The Canadian Association of Petroleum Producers (CAPP) said they are reviewing details of a new directive from Alberta’s Energy Minister over unpaid municipal oil and gas taxes with their members.
On March 20, Peter Guthrie issued a ministerial order requiring the Alberta Energy Regulator (AER) to ensure municipal taxes have been paid when approving license transfers or new licenses.
“CAPP unequivocally agrees that all companies should be paying their taxes and fees to municipalities. We are reviewing the details of the new directive to the Alberta Energy Regulator (AER) with our members,” said Jay Averill, a spokesperson for the CAPP in an emailed statement.
The order was issued under the Responsible Energy Development Act and was worked on by both the Energy and Municipal Affairs departments.
The directive requires companies who are applying for a new license or a license transfer for selling off assets to confirm unpaid municipal taxes do not exceed the maximum threshold allowed or that the company has a repayment agreement in place, according to a press statement from the province.
“The new directive strengthens the AER’s approach by making payment of municipal taxes a necessary and mandatory condition for approval, based on available data,” the statement read.
There is no current maximum threshold, but the province said that threshold will be determined after a review of the AER’s analysis of “current licensee information related to unpaid municipal taxes.”
The province plans on creating an annual list of companies who have unpaid municipal taxes exceeding the threshold amount. This list would be created by the Municipal Affairs department and the AER.
Companies on the list will be “targeted by the AER to provide proof of tax payment,” and this will prevent companies that are paying their taxes from having to go through additional “red tape,” the statement said.

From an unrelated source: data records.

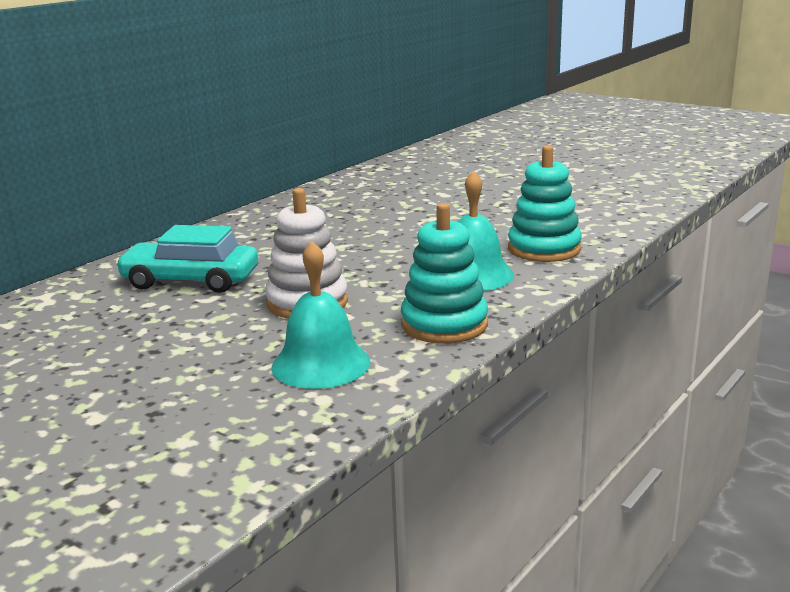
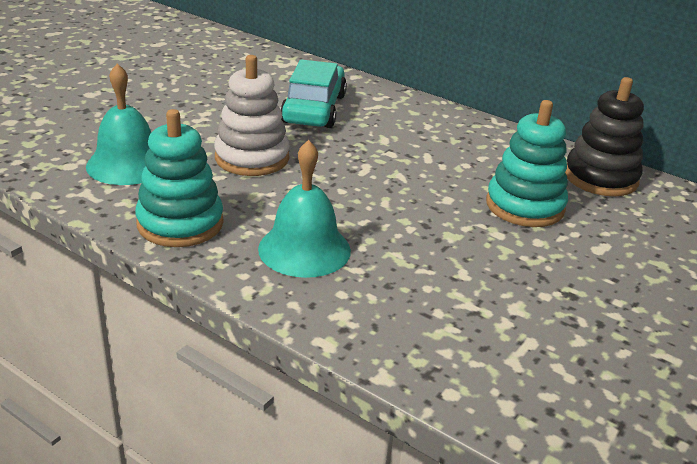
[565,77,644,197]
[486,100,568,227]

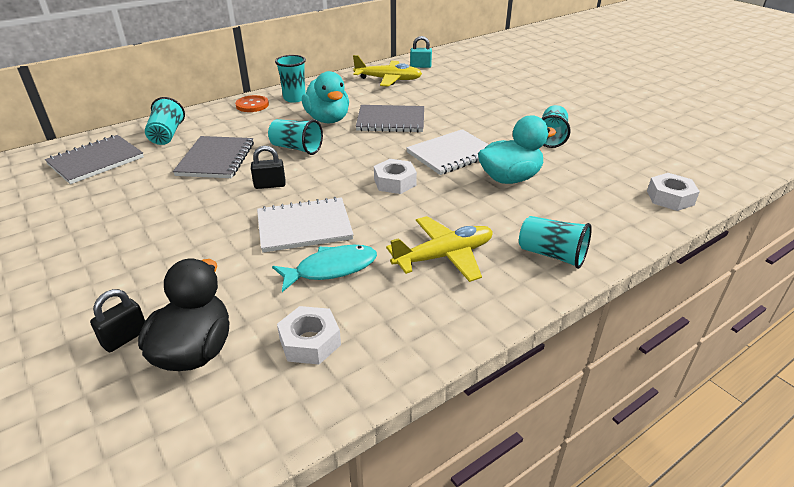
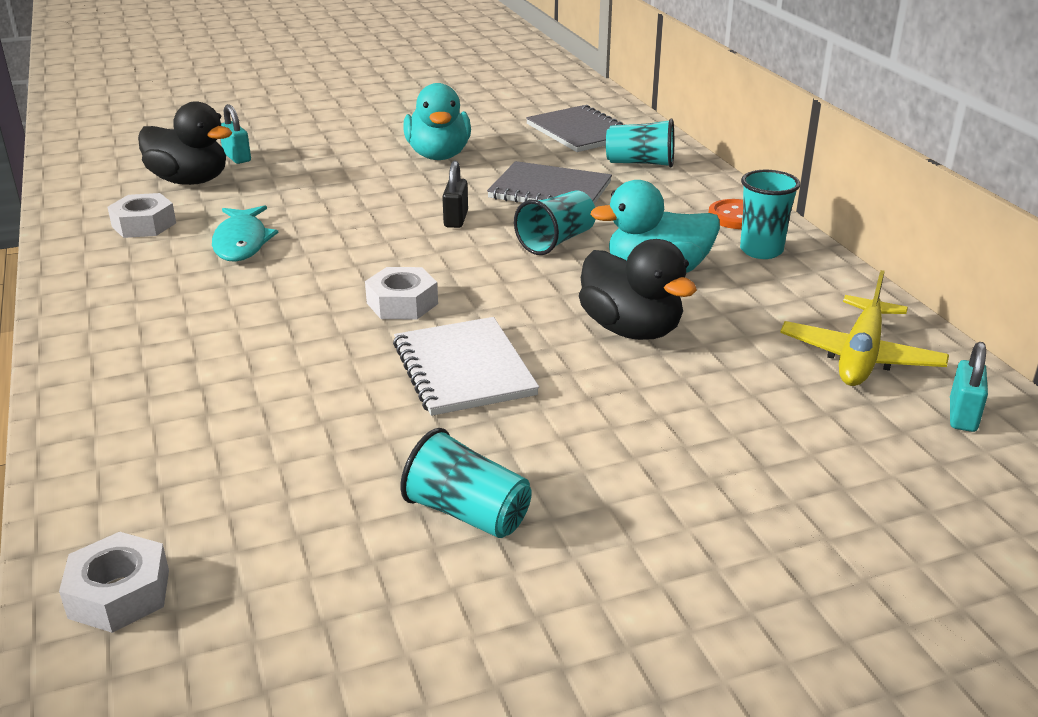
[257,197,354,252] (first image)
[386,216,493,282] (first image)
[519,216,592,269] (first image)
[403,83,471,160]
[579,239,697,340]
[221,104,251,164]

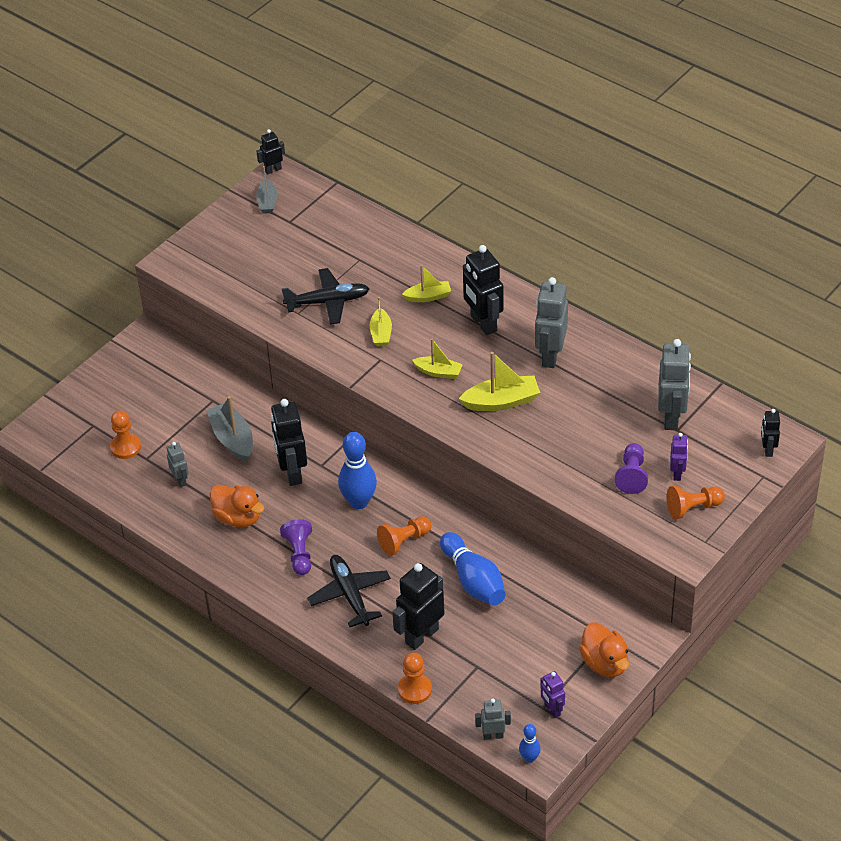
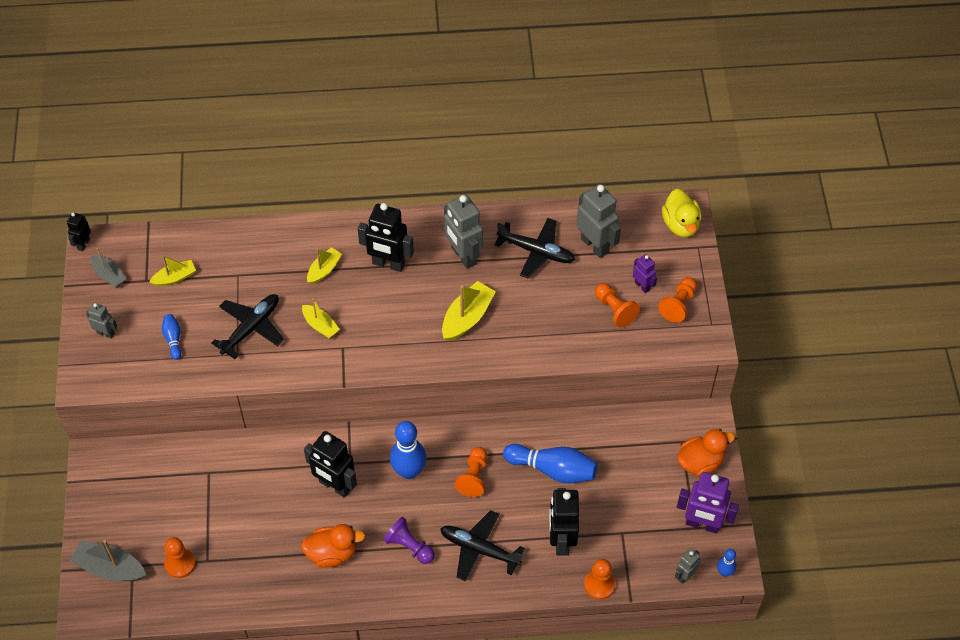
[162,314,181,360]
[495,218,575,279]
[86,303,117,339]
[70,540,146,581]
[150,255,196,286]
[662,189,702,237]
[595,283,640,327]
[677,429,735,477]
[677,472,739,534]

Paul McLauchlin, president of Rural Municipalities of Alberta (RMA), said in a statement the RMA is “pleased” action is being taken.
“Although only a small number of companies avoid their property tax payment obligations, this issue has had major fiscal impacts on rural municipalities across Alberta,” he said.
On March 7, the RMA released a report that showed municipalities across Alberta had an overall unpaid oil and gas property tax burden worth $268.5 million.
McLauchlin said the RMA is “optimistic” the change will have an “immediate positive impact.”
In July 2022 the province conducted a survey, Unpaid Oil and Gas Property Taxes, and found out of 55 of the 71 rural municipalities that responded 52 reported unpaid tax data worth $220 million, $130 million of those in tax arrears and $90 million in cancellations, the press statement said.
“Many of these taxes will not be recoverable outside insolvency proceedings because they are owed by companies no longer operating or because the taxes have already been written off by municipalities, or both,” according to the press statement.
The press document states $76 million is owed by companies that are still operating and is “potentially recoverable.”
There are repayment agreements in place to collect $48 million in unpaid taxes, said the province, and “further potential for municipalities to recoup another $28 million from companies that are still operating.”